Problem to solve =
Your job is to report every line of the entries that has "serie".

Exercise data =
.....

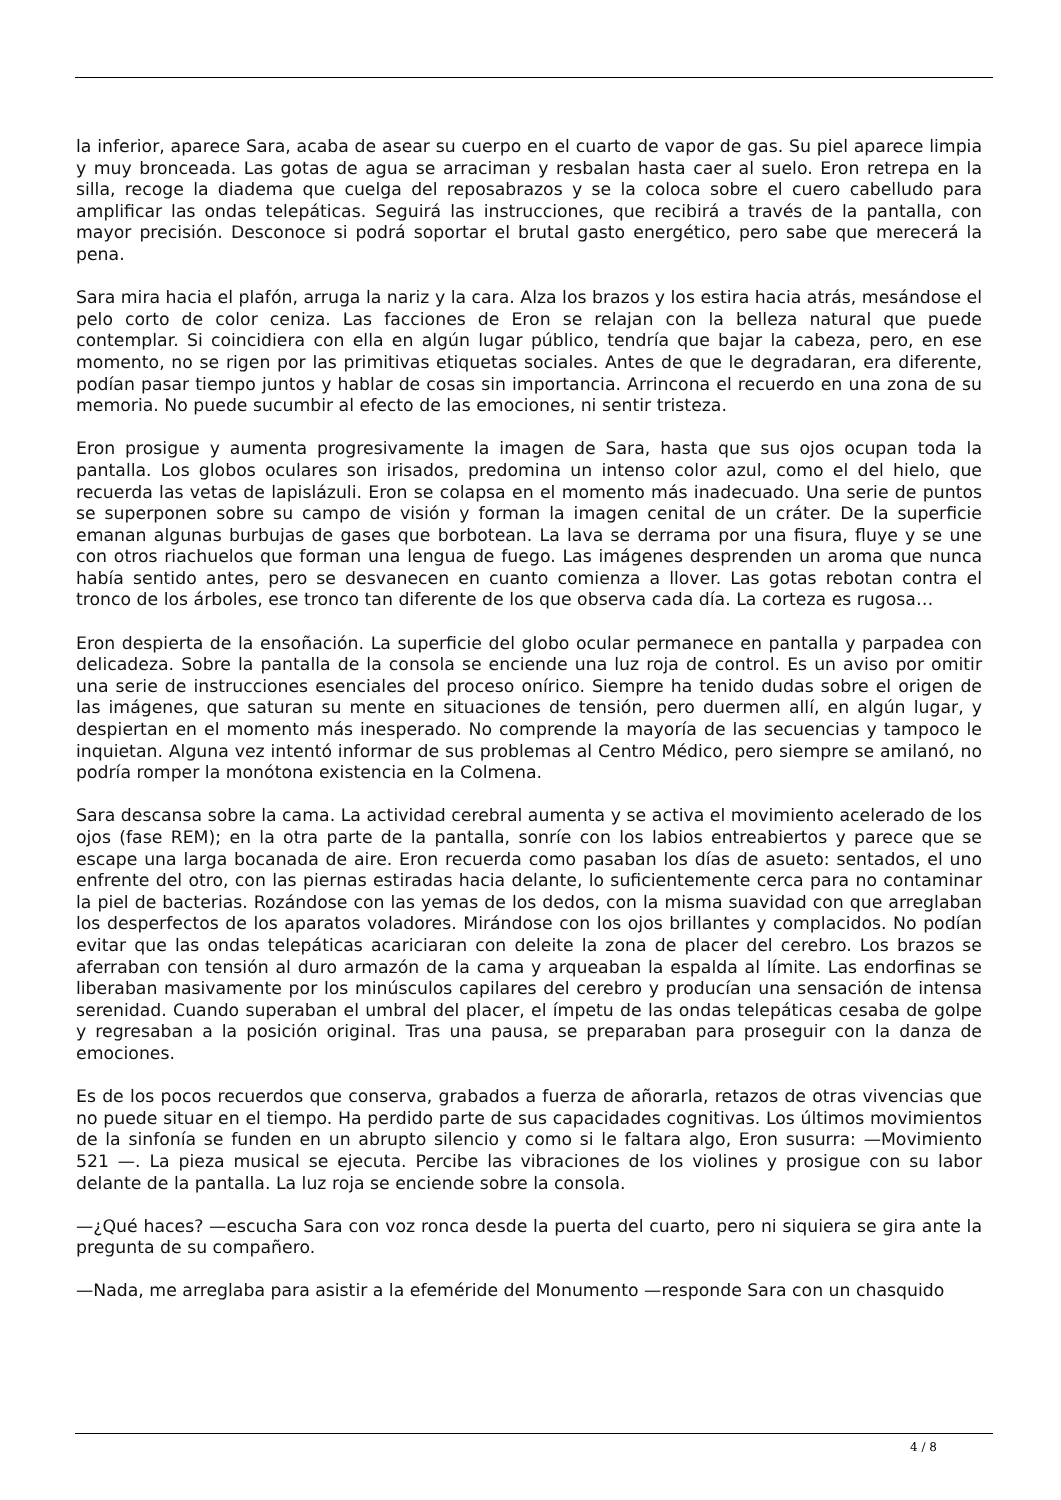la inferior, aparece Sara, acaba de asear su cuerpo en el cuarto de vapor de gas. Su piel aparece limpia y muy bronceada. Las gotas de agua se arraciman y resbalan hasta caer al suelo. Eron retrepa en la silla, recoge la diadema que cuelga del reposabrazos y se la coloca sobre el cuero cabelludo para amplificar las ondas telepáticas. Seguirá las instrucciones, que recibirá a través de la pantalla, con mayor precisión. Desconoce si podrá soportar el brutal gasto energético, pero sabe que merecerá la pena.
Sara mira hacia el plafón, arruga la nariz y la cara. Alza los brazos y los estira hacia atrás, mesándose el pelo corto de color ceniza. Las facciones de Eron se relajan con la belleza natural que puede contemplar. Si coincidiera con ella en algún lugar público, tendría que bajar la cabeza, pero, en ese momento, no se rigen por las primitivas etiquetas sociales. Antes de que le degradaran, era diferente, podían pasar tiempo juntos y hablar de cosas sin importancia. Arrincona el recuerdo en una zona de su memoria. No puede sucumbir al efecto de las emociones, ni sentir tristeza.
Eron prosigue y aumenta progresivamente la imagen de Sara, hasta que sus ojos ocupan toda la pantalla. Los globos oculares son irisados, predomina un intenso color azul, como el del hielo, que recuerda las vetas de lapislázuli. Eron se colapsa en el momento más inadecuado. Una serie de puntos se superponen sobre su campo de visión y forman la imagen cenital de un cráter. De la superficie emanan algunas burbujas de gases que borbotean. La lava se derrama por una fisura, fluye y se une con otros riachuelos que forman una lengua de fuego. Las imágenes desprenden un aroma que nunca había sentido antes, pero se desvanecen en cuanto comienza a llover. Las gotas rebotan contra el tronco de los árboles, ese tronco tan diferente de los que observa cada día. La corteza es rugosa…
Eron despierta de la ensoñación. La superficie del globo ocular permanece en pantalla y parpadea con delicadeza. Sobre la pantalla de la consola se enciende una luz roja de control. Es un aviso por omitir una serie de instrucciones esenciales del proceso onírico. Siempre ha tenido dudas sobre el origen de las imágenes, que saturan su mente en situaciones de tensión, pero duermen allí, en algún lugar, y despiertan en el momento más inesperado. No comprende la mayoría de las secuencias y tampoco le inquietan. Alguna vez intentó informar de sus problemas al Centro Médico, pero siempre se amilanó, no podría romper la monótona existencia en la Colmena.
Sara descansa sobre la cama. La actividad cerebral aumenta y se activa el movimiento acelerado de los ojos (fase REM); en la otra parte de la pantalla, sonríe con los labios entreabiertos y parece que se escape una larga bocanada de aire. Eron recuerda como pasaban los días de asueto: sentados, el uno enfrente del otro, con las piernas estiradas hacia delante, lo suficientemente cerca para no contaminar la piel de bacterias. Rozándose con las yemas de los dedos, con la misma suavidad con que arreglaban los desperfectos de los aparatos voladores. Mirándose con los ojos brillantes y complacidos. No podían evitar que las ondas telepáticas acariciaran con deleite la zona de placer del cerebro. Los brazos se aferraban con tensión al duro armazón de la cama y arqueaban la espalda al límite. Las endorfinas se liberaban masivamente por los minúsculos capilares del cerebro y producían una sensación de intensa serenidad. Cuando superaban el umbral del placer, el ímpetu de las ondas telepáticas cesaba de golpe y regresaban a la posición original. Tras una pausa, se preparaban para proseguir con la danza de emociones.
Es de los pocos recuerdos que conserva, grabados a fuerza de añorarla, retazos de otras vivencias que no puede situar en el tiempo. Ha perdido parte de sus capacidades cognitivas. Los últimos movimientos de la sinfonía se funden en un abrupto silencio y como si le faltara algo, Eron susurra: —Movimiento 521 —. La pieza musical se ejecuta. Percibe las vibraciones de los violines y prosigue con su labor delante de la pantalla. La luz roja se enciende sobre la consola.
—¿Qué haces? —escucha Sara con voz ronca desde la puerta del cuarto, pero ni siquiera se gira ante la pregunta de su compañero.
—Nada, me arreglaba para asistir a la efeméride del Monumento —responde Sara con un chasquido
4 / 8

.....

Task answer =
Eron prosigue y aumenta progresivamente la imagen de Sara, hasta que sus ojos ocupan toda la pantalla. Los globos oculares son irisados, predomina un intenso color azul, como el del hielo, que recuerda las vetas de lapislázuli. Eron se colapsa en el momento más inadecuado. Una serie de puntos se superponen sobre su campo de visión y forman la imagen cenital de un cráter. De la superficie emanan algunas burbujas de gases que borbotean. La lava se derrama por una fisura, fluye y se une con otros riachuelos que forman una lengua de fuego. Las imágenes desprenden un aroma que nunca había sentido antes, pero se desvanecen en cuanto comienza a llover. Las gotas rebotan contra el tronco de los árboles, ese tronco tan diferente de los que observa cada día. La corteza es rugosa…
Eron despierta de la ensoñación. La superficie del globo ocular permanece en pantalla y parpadea con delicadeza. Sobre la pantalla de la consola se enciende una luz roja de control. Es un aviso por omitir una serie de instrucciones esenciales del proceso onírico. Siempre ha tenido dudas sobre el origen de las imágenes, que saturan su mente en situaciones de tensión, pero duermen allí, en algún lugar, y despiertan en el momento más inesperado. No comprende la mayoría de las secuencias y tampoco le inquietan. Alguna vez intentó informar de sus problemas al Centro Médico, pero siempre se amilanó, no podría romper la monótona existencia en la Colmena.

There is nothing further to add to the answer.